• _Extract provided_

C H A P T E R  4

Alarms

This chapter summarizes the Alarm Rules that are specific to the supported platform components.

The chapter contains the following sections:

Each section provides information about error classes, default alarm levels, and recommended action to take when the alarms are triggered.


Alarm Rules

The hardware common config reader contains a number of alarm rules used by the system to determine the state of various components. Each alarm rule instance is applied to a specific property of a table in the config reader. A single rule can be applied to multiple properties and tables.

An alarm rule takes input from three main sources:

All three of these sources can be modified on a per-object and property basis. You can change user-specifiable values, while the rule programmer specifies which object properties and stored data are used.

You can assign actions to rule states and state transitions through the Sun Management Center console. Refer to the Sun Management Center User's Guide for more information. You can also modify the values mentioned in this chapter by editing the file ELP-base_ruleinit-d.x directly.


Operational State Rule

This rule is applied to any node that contains an Operational Status property. It generates an alarm if the operational state is anything other than OK, Starting, Stopping, or double dash (--). The error string incorporates the value of the Additional Information property to provide additional information to the end user.

• _Listing_
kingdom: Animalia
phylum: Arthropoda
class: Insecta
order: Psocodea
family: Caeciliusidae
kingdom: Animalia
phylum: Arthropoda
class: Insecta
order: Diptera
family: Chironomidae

...

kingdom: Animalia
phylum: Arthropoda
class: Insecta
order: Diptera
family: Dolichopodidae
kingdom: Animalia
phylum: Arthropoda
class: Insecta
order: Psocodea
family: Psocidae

• _Your tasks_
a) Quote the alarms chapter from "All three of" to "the end user.".
b) In the alarms chapter, turn the paragraph starting "This rule is applied to any node" into a short bulleted list that keeps its main facts.
The records are separate material and have nothing to do with the alarms chapter.

• _Response list_
a)
All three of these sources can be modified on a per-object and property basis. You can change user-specifiable values, while the rule programmer specifies which object properties and stored data are used.

You can assign actions to rule states and state transitions through the Sun Management Center console. Refer to the Sun Management Center User's Guide for more information. You can also modify the values mentioned in this chapter by editing the file ELP-base_ruleinit-d.x directly.


Operational State Rule

This rule is applied to any node that contains an Operational Status property. It generates an alarm if the operational state is anything other than OK, Starting, Stopping, or double dash (--). The error string incorporates the value of the Additional Information property to provide additional information to the end user.

b)
- Applies to any node that has an Operational Status property.
- Raises an alarm when the operational state is anything other than OK, Starting, Stopping, or double dash (--).
- Its error string includes the value of the Additional Information property to give the end user more detail.